Thursday, February 21, 2019

Excerpt from Homer Hickam's novel CRATER about the fate of the Apollo 11 Landing Site

         Crater walked out of the dustlock into the most amazing place he’d ever seen, the main corridor of the bustling marketplace of the moon’s largest town. Maria was still dealing with the Armstrong City clerks and inspectors who’d emerged from the airlock to register the convoy, tax the heel-3 canisters aboard, and assist in their further transport. She also had to attend to the handling of Captain Teller’s body, including seeing his family. Crater wanted to see Teller’s family, too, but there was an urgent message for him to go to the Medaris Mining company offices and meet a representative sent from the Colonel. In the dustlock, the Armstrong City dusties insisted that he remove his Deep Space BCP suit with the explanation that the biotechnology had not been approved by the city health department. Crater didn’t mind removing it—the sheath was pretty dusty, after all—and the hot water showers afterwards felt very good.
         He headed for the company office but before he got there, the Sheriff of Moontown appeared out of the crowd, took him by the arm, and turned him around. “We have to be careful, Crater! There may be assassins.”
         Crater was surprised to see the sheriff. “How did you get here?”
         “Jumpcar,” he said. “The Colonel had a visitor and I hitched a ride.”
         That sounded awfully convenient to Crater, but the sheriff seemed sincere. So he let himself be led to a ticket counter which had a sign that said See the Site of Humankind’s First Landing on the Moon. There were photos of the American astronauts Armstrong, Collins, and Aldrin for sale along with other souvenirs, including models of the Apollo capsule and the Eagle lander. The sheriff handed over an adequate number of johncredits and the clerk handed back two paper tickets. “Let’s hurry. We don’t want to miss the tram,” the sheriff said.

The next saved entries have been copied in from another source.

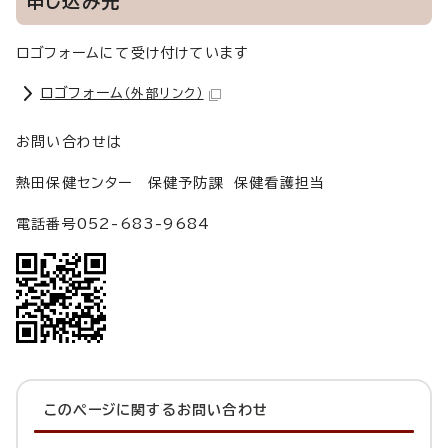
申し込み先
ロゴフォームにて受け付けています
ロゴフォーム
（外部リンク）
お問い合わせは
熱田保健センター 保健予防課 保健看護担当
電話番号052-683-9684
このページに関する
お問い合わせ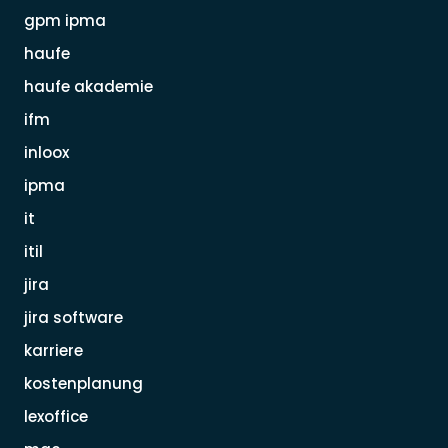
gpm ipma
haufe
haufe akademie
ifm
inloox
ipma
it
itil
jira
jira software
karriere
kostenplanung
lexoffice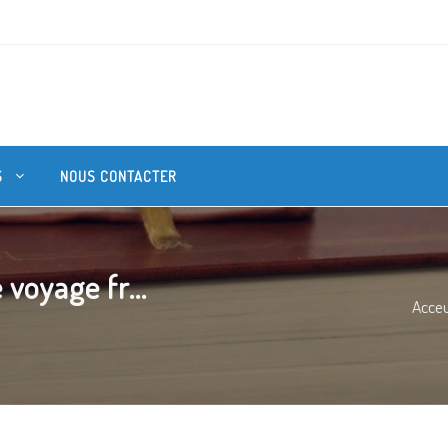
S
NOUS CONTACTER
voyage fr...
Acceu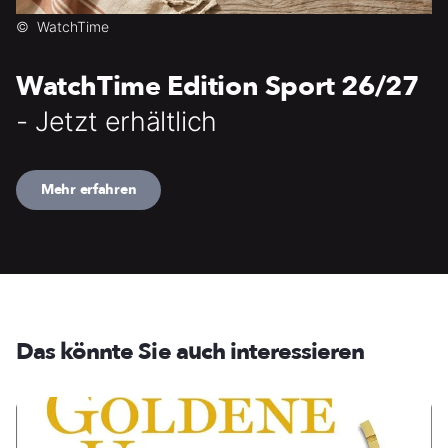
©
WatchTime
WatchTime Edition Sport 26/27
- Jetzt erhältlich
Mehr erfahren
Das könnte Sie auch interessieren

         The sheriff pointed at a dustlock which said Tours to Tranquility Base Landing Site. They went through it, emerging into a pressurized tram filled with tourists. “Welcome,” the tour guide said. “I hope you enjoy your excursion to Tranquility Base.”

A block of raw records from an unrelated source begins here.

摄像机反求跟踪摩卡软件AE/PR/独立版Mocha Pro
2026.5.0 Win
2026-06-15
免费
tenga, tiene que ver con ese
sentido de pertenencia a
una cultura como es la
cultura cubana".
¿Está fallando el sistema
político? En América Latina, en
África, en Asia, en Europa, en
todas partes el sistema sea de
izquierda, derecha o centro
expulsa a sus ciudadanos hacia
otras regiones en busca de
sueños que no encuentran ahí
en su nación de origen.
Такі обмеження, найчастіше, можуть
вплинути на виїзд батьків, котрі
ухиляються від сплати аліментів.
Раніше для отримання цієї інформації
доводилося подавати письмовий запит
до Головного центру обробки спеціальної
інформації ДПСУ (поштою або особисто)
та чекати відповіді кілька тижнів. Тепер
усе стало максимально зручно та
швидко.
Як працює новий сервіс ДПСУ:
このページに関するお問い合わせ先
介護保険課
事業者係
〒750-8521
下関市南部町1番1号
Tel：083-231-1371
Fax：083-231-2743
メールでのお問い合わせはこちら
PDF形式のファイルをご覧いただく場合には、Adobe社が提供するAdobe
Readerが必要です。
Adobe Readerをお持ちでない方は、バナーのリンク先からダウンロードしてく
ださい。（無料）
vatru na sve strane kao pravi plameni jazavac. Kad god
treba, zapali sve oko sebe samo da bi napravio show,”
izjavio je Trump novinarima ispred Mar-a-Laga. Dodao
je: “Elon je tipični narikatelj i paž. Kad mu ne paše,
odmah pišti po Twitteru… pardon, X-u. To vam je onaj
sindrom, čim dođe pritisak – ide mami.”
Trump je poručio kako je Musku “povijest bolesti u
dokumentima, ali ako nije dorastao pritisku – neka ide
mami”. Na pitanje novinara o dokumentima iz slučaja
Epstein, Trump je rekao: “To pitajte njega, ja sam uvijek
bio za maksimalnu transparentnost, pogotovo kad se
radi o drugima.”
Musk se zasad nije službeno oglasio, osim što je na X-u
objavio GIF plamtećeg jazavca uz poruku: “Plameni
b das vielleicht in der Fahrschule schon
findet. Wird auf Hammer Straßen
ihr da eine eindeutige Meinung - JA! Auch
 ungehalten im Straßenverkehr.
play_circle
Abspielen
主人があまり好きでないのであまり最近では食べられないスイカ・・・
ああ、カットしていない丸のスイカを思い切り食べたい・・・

         The sheriff pointed at two empty seats and he and Crater sat down. The tram pulled out, following a well-used track, while the tour guide announced that only one mile away was the landing site of Apollo 11, the place where humans first walked on an “astronomical body.” Calling the moon an “astronomical body” was something of an insult to Crater but he didn’t say anything, just looked out the window at the boring view which was mostly devoid of craters or anything else other than a mildly sloping plain of pebbly dust. Before long, the bus arrived at the famous landing site which was lit up by big spotlights. The tourists immediately started to take pictures.
         Crater gazed with some wonder at the truncated base of the landing craft called Eagle. Beside it was the American flag on a staff stuck into the dust. The flag was a recreation, of course, since the original flag had been knocked down when the upper half of the Eagle had taken off and, over the years, bleached white by the relentless sun.

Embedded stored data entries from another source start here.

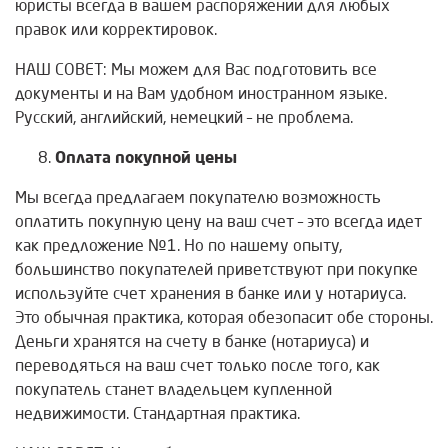
юристы всегда в вашем распоряжении для любых
правок или корректировок.
НАШ СОВЕТ: Мы можем для Вас подготовить все
документы и на Вам удобном иностранном языке.
Русский, английский, немецкий – не проблема.
Оплата покупной цены
Мы всегда предлагаем покупателю возможность
оплатить покупную цену на ваш счет – это всегда идет
как предложение №1. Но по нашему опыту,
большинство покупателей приветствуют при покупке
используйте счет хранения в банке или у нотариуса.
Это обычная практика, которая обезопасит обе стороны.
Деньги хранятся на счету в банке (нотариуса) и
переводяться на ваш счет только после того, как
покупатель станет владельцем купленной
недвижимости. Стандартная практика.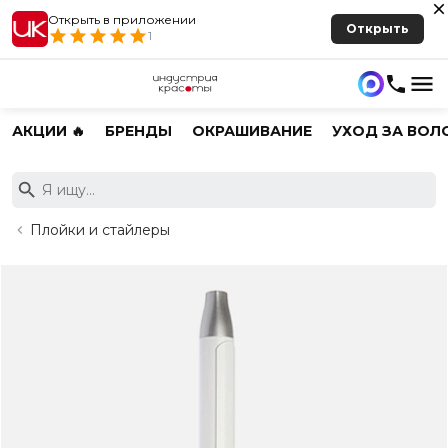
Открыть в приложении
Открыть
1
АКЦИИ 🔥
БРЕНДЫ
ОКРАШИВАНИЕ
УХОД ЗА ВОЛ
Плойки и стайлеры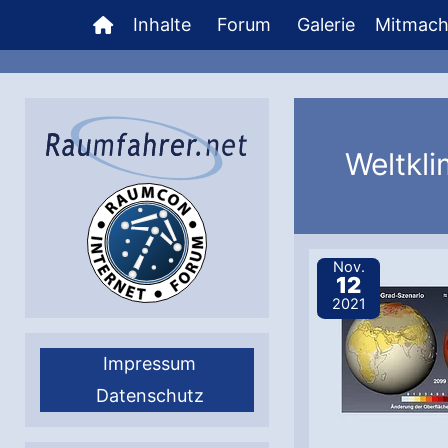
Zum
Inhalte
Forum
Galerie
Mitmac
Inhalt
springen
Weltkli
Nov.
12
2021
Impressum
Datenschutz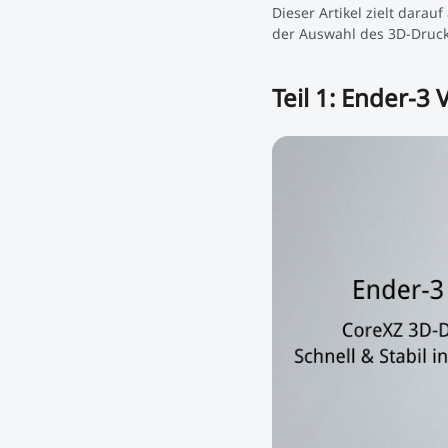
Dieser Artikel zielt dara
der Auswahl des 3D-Drucke
Teil 1: Ender-3 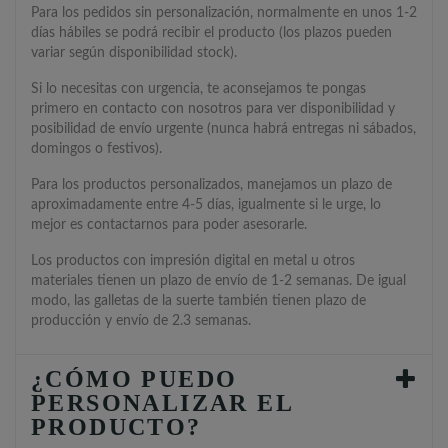
Para los pedidos sin personalización, normalmente en unos 1-2
días hábiles se podrá recibir el producto (los plazos pueden
variar según disponibilidad stock).
Si lo necesitas con urgencia, te aconsejamos te pongas
primero en contacto con nosotros para ver disponibilidad y
posibilidad de envío urgente (nunca habrá entregas ni sábados,
domingos o festivos).
Para los productos personalizados, manejamos un plazo de
aproximadamente entre 4-5 días, igualmente si le urge, lo
mejor es contactarnos para poder asesorarle.
Los productos con impresión digital en metal u otros
materiales tienen un plazo de envío de 1-2 semanas. De igual
modo, las galletas de la suerte también tienen plazo de
producción y envío de 2.3 semanas.
¿CÓMO PUEDO
PERSONALIZAR EL
PRODUCTO?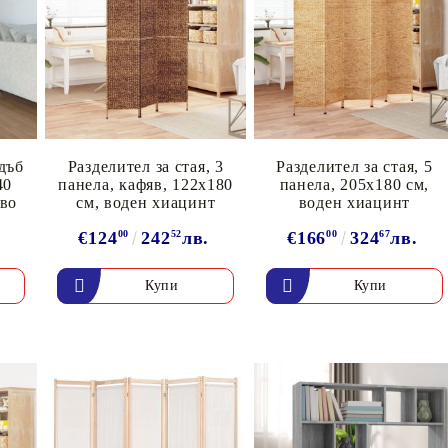
 дъб
Разделител за стая, 3
Разделител за стая, 5
40
панела, кафяв, 122x180
панела, 205x180 см,
рво
см, воден хиацинт
воден хиацинт
.
€124
00
242
52
лв.
€166
00
324
67
лв.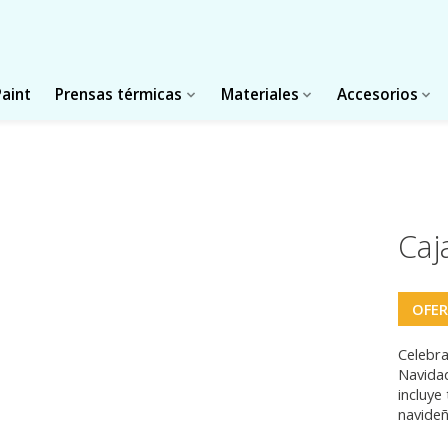
Paint
Prensas térmicas
Materiales
Accesorios
Caj
OFE
Celebra
Navidad
incluye
navideñ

         The tour guide had already exhausted his spiel on how close Armstrong had come to aborting the mission because of an overworked guidance computer, and how the brave American had landed anyway, completing the promise of the long-dead and little known President Kennedy who had ordered the landing to occur before the Russians could get to it.
         The guide was Russian so he proceeded to tell the tourists that, of course, the Russians had launched the world’s first earth satellite called Sputnik, and also launched the first person into space whose name was Yuri Gagarin. He also went on to say that during the civil war, poor Gagarin’s body had gone missing from the Kremlin during an attack by Siberian revolutionaries, but that was neither here nor there.
         The tour guide next turned to what had happened to the Apollo 11 landing site in the years following the landing. He mentioned the outrage in the provinces comprising the old United States of America that had occurred when a Chinese robot on tracks had barged into the site and destroyed many of the footprints while also knocking over some of the experiments left behind. A mission by the Independent States of America, which claimed the Apollo sites since it included among its member states Texas, Florida, and Alabama—where much of the Apollo hardware had been designed and built—studied the site to see if it could be reconstructed. One of its interesting findings was that it wasn’t the Chinese who had destroyed Armstrong’s famous “first step for man, giant leap for mankind” boot print but Astronaut Buzz Aldrin, who had inadvertently stepped on it as he climbed off the ladder of the landing craft.
         While the tourists clicked their photos, the sheriff said, “I have your ticket for the elevator and the Cycler.”
         “I hope whatever is in that package is worth Captain Teller’s life,” Crater said.
         The sheriff took a moment, then said, “I guess nothing’s worth that.”
         “The crowhoppers were after me.”
         The sheriff looked incredulous. “You shouldn’t take these things so personally. The Colonel has many enemies. There might be any number of reasons why his convoy was attacked.”
         “Then why did you mention assassins?”
         The sheriff shrugged. “I’m a cautious man.”